The idea of unruptured intracranial aneurysm screenings is interesting because, despite recent advances in surgical and endovascular treatment, the mortality related to aneurysmal subarachnoid hemorrhage reaches 30%.
In general, surgically managed patients include those with parenchymal hematoma and large aneurysm, while endovascular therapy is preferred in elderly, patients with significant co-morbidity, poor grades and basilar artery aneurysm 1).
Intravascular volume and electrolyte status should dictate type and quantity of fluids, with a goal to maintain euvolemia and normal electrolyte function.
In aneurysmal subarachnoid haemorrhage, endovascular or surgical exclusion of the aneurysm responsible for the bleeding is mandatory to prevent re-bleeding.
The recent guidelines on management of aneurysmal subarachnoid hemorrhage (aSAH) advise pharmacological thromboprophylaxis (PTP) after aneurysm obliteration.

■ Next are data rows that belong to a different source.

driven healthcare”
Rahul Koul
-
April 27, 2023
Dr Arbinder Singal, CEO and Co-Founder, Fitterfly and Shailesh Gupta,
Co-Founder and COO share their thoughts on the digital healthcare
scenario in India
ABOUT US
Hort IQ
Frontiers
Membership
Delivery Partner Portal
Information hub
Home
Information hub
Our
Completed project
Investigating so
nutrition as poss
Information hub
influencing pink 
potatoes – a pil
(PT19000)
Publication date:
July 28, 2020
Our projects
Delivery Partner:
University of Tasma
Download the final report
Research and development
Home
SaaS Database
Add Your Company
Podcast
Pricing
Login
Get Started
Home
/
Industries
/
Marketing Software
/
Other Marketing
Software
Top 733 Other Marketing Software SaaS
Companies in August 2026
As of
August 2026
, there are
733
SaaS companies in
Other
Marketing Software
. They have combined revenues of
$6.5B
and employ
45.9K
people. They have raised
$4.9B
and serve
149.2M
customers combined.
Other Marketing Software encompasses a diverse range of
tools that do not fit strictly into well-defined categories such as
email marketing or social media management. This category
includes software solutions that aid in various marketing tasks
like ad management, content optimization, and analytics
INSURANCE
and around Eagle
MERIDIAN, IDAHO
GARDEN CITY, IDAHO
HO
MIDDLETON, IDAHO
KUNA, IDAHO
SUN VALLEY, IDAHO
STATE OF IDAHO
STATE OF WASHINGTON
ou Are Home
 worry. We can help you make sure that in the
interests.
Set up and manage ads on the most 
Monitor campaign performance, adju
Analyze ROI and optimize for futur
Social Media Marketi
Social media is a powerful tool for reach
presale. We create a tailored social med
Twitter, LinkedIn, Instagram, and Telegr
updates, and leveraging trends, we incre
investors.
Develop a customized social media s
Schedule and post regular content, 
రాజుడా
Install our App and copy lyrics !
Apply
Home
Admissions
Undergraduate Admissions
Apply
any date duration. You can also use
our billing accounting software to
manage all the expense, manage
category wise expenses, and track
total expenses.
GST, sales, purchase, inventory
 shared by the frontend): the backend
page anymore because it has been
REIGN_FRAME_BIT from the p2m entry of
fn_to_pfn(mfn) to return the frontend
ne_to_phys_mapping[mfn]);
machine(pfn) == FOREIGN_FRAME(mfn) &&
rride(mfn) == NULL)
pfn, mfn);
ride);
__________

The initiation of PTP within 24 hours may be safe after the treatment of a ruptured aneurysm or in angiogram-negative SAH patients with diffuse aneurysmal hemorrhage pattern. We suggest caution with concomitant use of PTP and dual antiplatelet agents, because it possibly increases the risk for intracerebral hemorrhage 2).
Current treatment guidelines to prevent delayed cerebral ischemia is limited to oral nimodipine, maintenance of euvolemia, induction of hypertension if ischemic signs occur and endovascular therapy for patients with continued ischemia after induced hypertension. Future investigations will involve agents targeting vasodilation, anticoagulation, inhibition of apoptosis pathways, free radical neutralization, suppression of cortical spreading depolarization and attenuation of inflammation 3).
Racial and socioeconomic factors are associated with delayed time to treatment in aSAH. Identification of factors underlying these delays and standardization of care may allow for more uniform treatment protocols and improved patient care 4).
Aneurysm occlusion can be performed in day time within 72 h after ictus, instead of on an emergency basis. However, due to the retrospective, non-randomized design of the study of Oudshoorn et al., the results cannot be considered as definitive evidence 5).